Dans une interview accordée à Fox News le 8 mars, la porte-parole de la Maison Blanche, Karoline Leavitt, a déclaré que l'envoi d'infanterie en Iran n'était pas encore prévu. Cependant, elle a souligné que le président Trump restait ouvert à toutes les options pour être prêt à faire face aux évolutions imprévisibles au Moyen-Orient.
Cette déclaration a été faite dans un contexte où l'opinion publique internationale se concentre sur la prochaine étape des États-Unis après la récente série de frappes aériennes sur l'Iran. Le fait que la Maison Blanche ne soit pas pressée de déployer des troupes terrestres montre des efforts pour maîtriser le conflit, afin d'éviter de s'enliser dans un conflit prolongé.

Auparavant, le 28 février, la coalition américano-israélienne avait lancé de manière inattendue une opération militaire à grande échelle visant l'Iran. Les villes clés, dont la capitale Téhéran, ont subi de nombreuses attaques lourdes.
La Maison Blanche a invoqué la raison de cette action comme visant à éliminer les menaces du programme nucléaire et de missiles qu'elle accuse de provenir de Téhéran. Il est à noter que les frappes aériennes ont tué le Guide suprême iranien Ali Khamenei et de nombreuses personnalités clés de l'appareil dirigeant iranien.
En réponse, le Corps des gardiens de la révolution islamique d'Iran (CGRI) a annoncé le déploiement d'une opération de représailles à grande échelle. Une série d'installations et de cibles américaines et alliées à Bahreïn, en Jordanie, au Qatar, au Koweït, aux ÉAU et en Arabie saoudite ont été attaquées par des missiles et des drones.
L'escalade rapide du conflit au Moyen-Orient a suscité des inquiétudes quant à une guerre totale impliquant l'infanterie, ce qui pourrait plonger la région dans une instabilité de plusieurs décennies.

Le fait que l'administration Trump n'ait pas encore élaboré de plan pour envoyer de l'infanterie en Iran à ce stade montre un calcul stratégique visant à éviter les "rechutes" des guerres enlisées du passé.
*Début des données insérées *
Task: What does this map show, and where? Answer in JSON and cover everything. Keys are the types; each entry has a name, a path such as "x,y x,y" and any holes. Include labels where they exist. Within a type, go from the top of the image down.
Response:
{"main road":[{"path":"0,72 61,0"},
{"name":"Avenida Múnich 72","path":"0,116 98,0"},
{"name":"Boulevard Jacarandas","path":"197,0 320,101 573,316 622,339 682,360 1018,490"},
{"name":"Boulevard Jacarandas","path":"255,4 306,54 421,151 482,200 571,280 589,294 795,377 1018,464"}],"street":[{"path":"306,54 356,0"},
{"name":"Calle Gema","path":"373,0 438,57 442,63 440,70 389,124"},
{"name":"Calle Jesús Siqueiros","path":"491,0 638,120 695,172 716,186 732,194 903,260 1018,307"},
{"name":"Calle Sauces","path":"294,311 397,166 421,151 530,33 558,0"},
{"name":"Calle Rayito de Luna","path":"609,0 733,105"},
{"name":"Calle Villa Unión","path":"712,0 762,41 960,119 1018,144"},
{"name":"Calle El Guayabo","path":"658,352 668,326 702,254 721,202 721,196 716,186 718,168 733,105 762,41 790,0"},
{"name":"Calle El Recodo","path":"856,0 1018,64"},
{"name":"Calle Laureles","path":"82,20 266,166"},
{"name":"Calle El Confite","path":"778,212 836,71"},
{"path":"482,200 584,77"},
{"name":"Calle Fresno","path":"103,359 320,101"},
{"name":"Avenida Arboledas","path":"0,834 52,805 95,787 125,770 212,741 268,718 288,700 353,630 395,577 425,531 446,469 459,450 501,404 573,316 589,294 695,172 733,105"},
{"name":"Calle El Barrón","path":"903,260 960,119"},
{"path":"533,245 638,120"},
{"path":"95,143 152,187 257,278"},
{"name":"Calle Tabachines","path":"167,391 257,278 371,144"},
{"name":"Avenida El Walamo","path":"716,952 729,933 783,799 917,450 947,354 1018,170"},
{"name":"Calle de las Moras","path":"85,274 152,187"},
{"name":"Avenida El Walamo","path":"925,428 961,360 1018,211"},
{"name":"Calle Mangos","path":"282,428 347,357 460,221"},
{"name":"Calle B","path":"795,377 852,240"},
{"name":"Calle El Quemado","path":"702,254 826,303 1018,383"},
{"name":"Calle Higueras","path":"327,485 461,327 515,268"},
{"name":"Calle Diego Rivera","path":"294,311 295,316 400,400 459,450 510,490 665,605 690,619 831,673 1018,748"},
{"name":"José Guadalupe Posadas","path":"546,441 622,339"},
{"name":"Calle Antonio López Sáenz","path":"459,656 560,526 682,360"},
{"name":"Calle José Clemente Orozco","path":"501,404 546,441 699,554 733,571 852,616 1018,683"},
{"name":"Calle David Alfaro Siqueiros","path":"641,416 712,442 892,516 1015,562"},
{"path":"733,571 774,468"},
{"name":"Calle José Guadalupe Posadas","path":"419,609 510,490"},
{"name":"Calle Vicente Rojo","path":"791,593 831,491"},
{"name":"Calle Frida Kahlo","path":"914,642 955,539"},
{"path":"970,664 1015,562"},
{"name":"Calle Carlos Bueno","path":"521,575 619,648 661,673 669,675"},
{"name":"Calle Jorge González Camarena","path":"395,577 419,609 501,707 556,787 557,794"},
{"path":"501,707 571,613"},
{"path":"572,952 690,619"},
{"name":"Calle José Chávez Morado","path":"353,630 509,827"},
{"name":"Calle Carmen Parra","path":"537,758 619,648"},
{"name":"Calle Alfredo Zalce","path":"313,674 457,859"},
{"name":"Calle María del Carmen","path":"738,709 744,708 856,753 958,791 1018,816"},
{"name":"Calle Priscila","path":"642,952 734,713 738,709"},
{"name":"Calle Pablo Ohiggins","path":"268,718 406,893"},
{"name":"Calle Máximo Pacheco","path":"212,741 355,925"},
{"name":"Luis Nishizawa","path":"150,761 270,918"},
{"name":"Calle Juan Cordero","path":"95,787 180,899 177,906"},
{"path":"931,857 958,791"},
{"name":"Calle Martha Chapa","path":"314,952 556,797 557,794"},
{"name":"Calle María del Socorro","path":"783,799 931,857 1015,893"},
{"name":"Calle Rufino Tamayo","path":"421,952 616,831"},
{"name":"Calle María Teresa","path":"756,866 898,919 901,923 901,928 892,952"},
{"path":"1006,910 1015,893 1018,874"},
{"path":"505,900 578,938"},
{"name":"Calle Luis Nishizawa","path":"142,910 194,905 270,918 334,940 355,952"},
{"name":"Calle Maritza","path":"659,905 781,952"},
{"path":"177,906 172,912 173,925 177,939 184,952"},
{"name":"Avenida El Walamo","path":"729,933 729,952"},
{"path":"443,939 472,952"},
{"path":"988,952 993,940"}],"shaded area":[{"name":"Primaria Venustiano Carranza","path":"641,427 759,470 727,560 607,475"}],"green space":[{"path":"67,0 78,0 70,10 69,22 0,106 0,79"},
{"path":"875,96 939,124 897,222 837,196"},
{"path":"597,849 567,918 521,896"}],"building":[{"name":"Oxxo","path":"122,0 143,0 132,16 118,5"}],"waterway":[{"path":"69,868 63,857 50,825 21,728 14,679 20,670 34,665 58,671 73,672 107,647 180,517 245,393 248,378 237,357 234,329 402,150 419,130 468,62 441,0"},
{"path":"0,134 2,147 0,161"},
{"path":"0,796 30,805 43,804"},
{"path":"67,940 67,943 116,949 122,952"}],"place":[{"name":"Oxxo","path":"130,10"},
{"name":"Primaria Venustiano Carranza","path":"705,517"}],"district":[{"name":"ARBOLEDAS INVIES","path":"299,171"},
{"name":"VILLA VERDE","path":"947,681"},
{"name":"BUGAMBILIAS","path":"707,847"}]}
Au lieu de cela, les États-Unis semblent privilégier la puissance aérienne et les frappes à longue portée pour affaiblir les capacités militaires de l'adversaire sans avoir à sacrifier trop de vies humaines de soldats américains au sol.
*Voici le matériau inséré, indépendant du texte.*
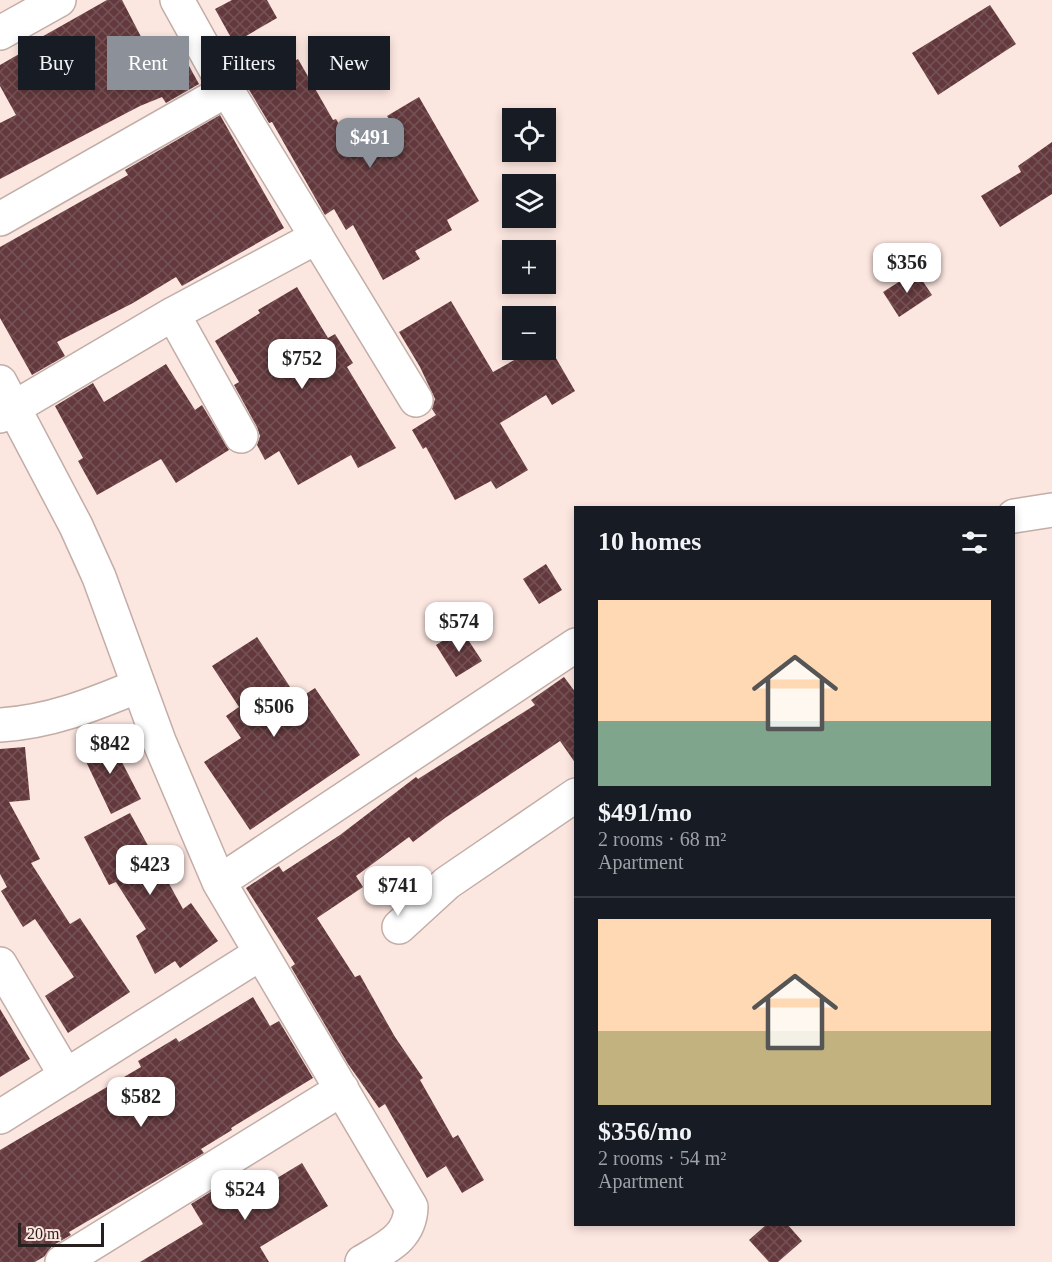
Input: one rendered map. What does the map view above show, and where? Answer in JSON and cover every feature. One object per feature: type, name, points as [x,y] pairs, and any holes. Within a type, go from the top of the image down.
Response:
[{"type":"street","points":[[0,33],[59,0]]},
{"type":"street","points":[[177,0],[201,43]]},
{"type":"street","points":[[0,219],[227,90],[416,400]]},
{"type":"street","points":[[317,237],[5,402],[95,567],[138,686],[219,882],[411,1207],[411,1223],[401,1235],[363,1262]]},
{"type":"street","points":[[173,314],[241,436]]},
{"type":"street","points":[[1015,516],[1052,510]]},
{"type":"street","points":[[219,882],[574,646]]},
{"type":"street","points":[[0,725],[46,720],[79,711],[138,686]]},
{"type":"street","points":[[399,927],[447,883],[574,796]]},
{"type":"street","points":[[0,1117],[261,953]]},
{"type":"street","points":[[0,964],[66,1076]]},
{"type":"street","points":[[62,1262],[342,1089]]},
{"type":"building","points":[[107,0],[122,0],[141,36],[107,36],[107,90],[189,90],[166,103],[162,97],[140,106],[0,179],[0,123],[16,115],[0,86],[0,65],[18,55],[18,90],[95,90],[95,36],[43,36]]},
{"type":"building","points":[[232,0],[267,0],[277,18],[246,36],[230,36],[215,9]]},
{"type":"building","points":[[990,5],[1016,44],[938,95],[912,53]]},
{"type":"building","points":[[298,59],[308,76],[308,90],[316,90],[333,120],[336,119],[351,144],[390,120],[387,116],[419,97],[479,201],[447,220],[452,230],[415,251],[420,259],[383,280],[353,225],[346,230],[334,209],[325,215],[272,122],[269,123],[249,90],[296,90],[296,60]]},
{"type":"building","points":[[189,66],[199,84],[189,90]]},
{"type":"building","points":[[220,115],[284,228],[182,286],[176,277],[133,303],[57,342],[65,356],[32,375],[0,318],[0,247],[128,175],[125,170]]},
{"type":"building","points":[[1052,142],[1052,194],[1000,227],[981,196],[1021,172],[1018,166]]},
{"type":"building","points":[[916,271],[932,295],[899,317],[883,292]]},
{"type":"building","points":[[297,287],[328,338],[335,334],[353,363],[347,367],[396,448],[358,468],[351,455],[298,485],[279,451],[265,460],[257,445],[260,436],[257,427],[234,385],[239,382],[215,341],[260,313],[258,310]]},
{"type":"building","points":[[451,301],[493,372],[514,360],[556,358],[575,391],[552,405],[546,395],[500,423],[528,470],[496,489],[491,481],[455,500],[426,447],[423,449],[412,430],[436,415],[432,409],[435,399],[420,367],[399,332]]},
{"type":"building","points":[[166,364],[195,410],[202,405],[229,450],[176,483],[161,459],[97,495],[78,461],[83,458],[55,406],[93,383],[104,402]]},
{"type":"building","points":[[546,564],[562,590],[539,604],[523,579]]},
{"type":"building","points":[[461,629],[482,661],[456,677],[436,645]]},
{"type":"building","points":[[257,637],[298,699],[315,688],[360,755],[250,830],[204,762],[241,738],[226,716],[239,707],[212,666]]},
{"type":"building","points":[[564,677],[574,690],[574,761],[560,741],[413,842],[409,837],[356,876],[363,887],[317,918],[355,977],[360,975],[395,1037],[423,1078],[420,1080],[453,1138],[458,1135],[484,1180],[462,1193],[446,1166],[427,1178],[385,1104],[379,1108],[348,1064],[291,967],[295,964],[246,888],[279,866],[283,872],[340,835],[416,777],[418,779],[535,705],[531,700]]},
{"type":"building","points":[[108,735],[141,799],[111,814],[80,749]]},
{"type":"building","points":[[25,747],[30,800],[9,802],[40,859],[31,863],[70,924],[80,918],[130,992],[68,1033],[45,996],[74,977],[35,919],[23,927],[1,891],[7,887],[0,874],[0,749]]},
{"type":"building","points":[[130,813],[183,909],[191,903],[218,941],[180,968],[175,961],[155,974],[136,936],[146,929],[116,882],[109,885],[84,837]]},
{"type":"building","points":[[253,997],[270,1026],[279,1021],[313,1078],[231,1128],[232,1130],[201,1149],[204,1153],[69,1232],[71,1235],[52,1246],[45,1256],[35,1262],[0,1262],[0,1150],[141,1067],[138,1061],[176,1038],[179,1042]]},
{"type":"building","points":[[0,1009],[30,1059],[0,1077]]},
{"type":"building","points":[[302,1163],[328,1206],[260,1247],[269,1262],[140,1262],[203,1224],[191,1204],[222,1185],[234,1204]]},
{"type":"building","points":[[765,1226],[789,1226],[802,1241],[778,1262],[769,1262],[749,1240]]}]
Malgré cela, le message de préparation à tous les scénarios de Mme Leavitt reste un avertissement ferme envoyé à Téhéran. Les experts estiment que si les représailles du CGRI causent de lourdes pertes aux forces américaines dans le Golfe, la frontière entre une campagne de frappes aériennes et une attaque terrestre totale deviendra plus mince que jamais.